While there are signs of recovery in the US, these are probably not enough to counter the downward forces elsewhere.

So, let’s assume that global consumption will remain between 240m and 250m hl over the next ten years. In an average year, this would give wine an excess production of around 25m hl – more than the entire US wine crush.

It’s hard to see how that could be defined as a ‘shortage’.

Admittedly, the gap between supply and demand is narrower now than it has been for some time – and it may get narrower still. But, for the moment, you only have to look at the still-soft prices on the bulk market to realise that there isn’t a significant shortage of wine.
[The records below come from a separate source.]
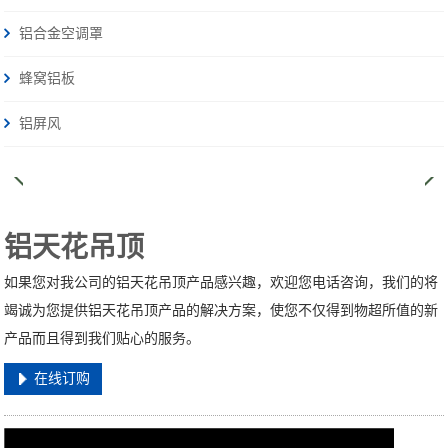
铝合金空调罩
蜂窝铝板
铝屏风
铝天花吊顶
如果您对我公司的铝天花吊顶产品感兴趣，欢迎您电话咨询，我们的将
竭诚为您提供铝天花吊顶产品的解决方案，使您不仅得到物超所值的新
产品而且得到我们贴心的服务。
在线订购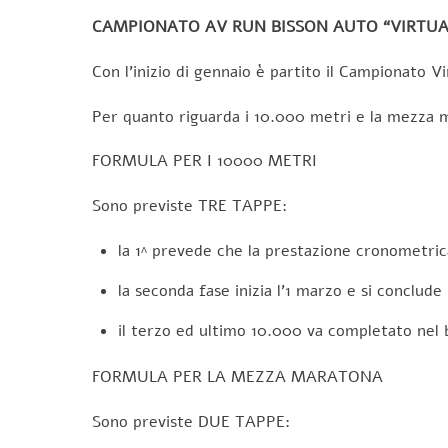
CAMPIONATO AV RUN BISSON AUTO “VIRTUAL
Con l’inizio di gennaio è partito il Campionato
Per quanto riguarda i 10.000 metri e la mezza m
FORMULA PER I 10000 METRI
Sono previste TRE TAPPE:
la 1^ prevede che la prestazione cronometrica
la seconda fase inizia l’1 marzo e si conclude 
il terzo ed ultimo 10.000 va completato nel
FORMULA PER LA MEZZA MARATONA
Sono previste DUE TAPPE: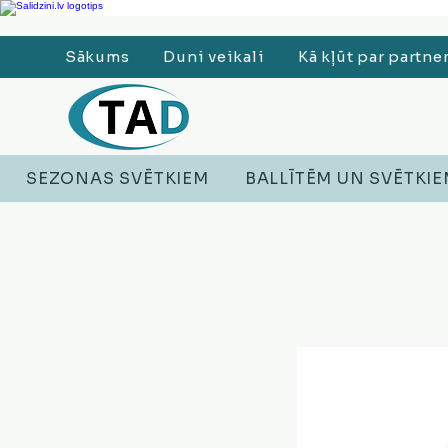
Ledusskapji, Sadzīves tehnika, Smaržas, Operatīvā atmiņa, Putekļu sūcēji
Sākums
Duni veikali
Kā kļūt par partne
SEZONAS SVĒTKIEM
BALLĪTĒM UN SVĒTKI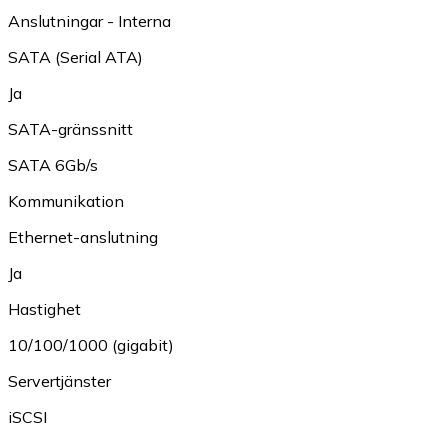
Anslutningar - Interna
SATA (Serial ATA)
Ja
SATA-gränssnitt
SATA 6Gb/s
Kommunikation
Ethernet-anslutning
Ja
Hastighet
10/100/1000 (gigabit)
Servertjänster
iSCSI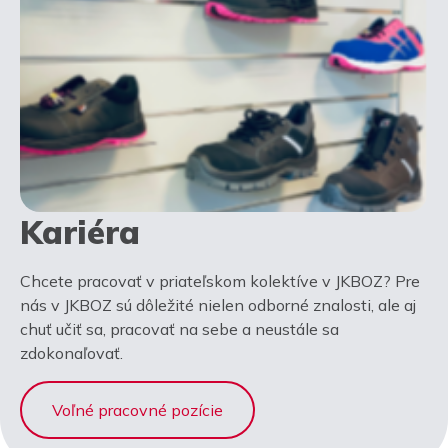
Kariéra
Chcete pracovať v priateľskom kolektíve v JKBOZ? Pre
nás v JKBOZ sú dôležité nielen odborné znalosti, ale aj
chuť učiť sa, pracovať na sebe a neustále sa
zdokonaľovať.
Voľné pracovné pozície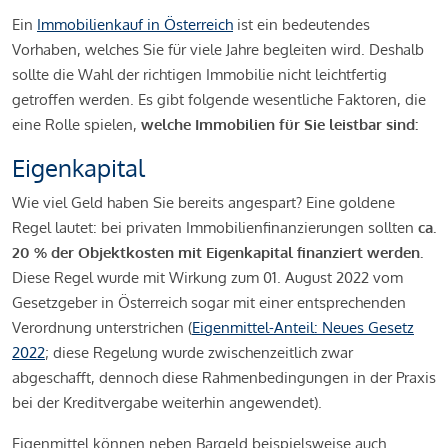
Ein
Immobilienkauf in Österreich
ist ein bedeutendes
Vorhaben, welches Sie für viele Jahre begleiten wird. Deshalb
sollte die Wahl der richtigen Immobilie nicht leichtfertig
getroffen werden. Es gibt folgende wesentliche Faktoren, die
eine Rolle spielen,
welche Immobilien für Sie leistbar sind:
Eigenkapital
Wie viel Geld haben Sie bereits angespart? Eine goldene
Regel lautet: bei privaten Immobilienfinanzierungen sollten
ca.
20 % der Objektkosten mit Eigenkapital finanziert werden.
Diese Regel wurde mit Wirkung zum 01. August 2022 vom
Gesetzgeber in Österreich sogar mit einer entsprechenden
Verordnung unterstrichen (
Eigenmittel-Anteil: Neues Gesetz
2022
; diese Regelung wurde zwischenzeitlich zwar
abgeschafft, dennoch diese Rahmenbedingungen in der Praxis
bei der Kreditvergabe weiterhin angewendet).
Eigenmittel können neben Bargeld beispielsweise auch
Also, ask yourself this. Three months before the ‘wine shortage’ story ran riot, Treasury Wine Estates admitted it was writing-down US$145m of unsold stock in the US.

Do you think they’d be doing that if the taps were running dry?

There may be a shortage of some styles, and yes, we’ll all feel the impact of the 2012 vintage, in a way that we might not have done when the wine world was routinely overproducing by the equivalent of the entire Italian wine crush.

But, far from being a cause for concern, I’d say this proves that the macro-economics of the wine world are better now than they have been for decades.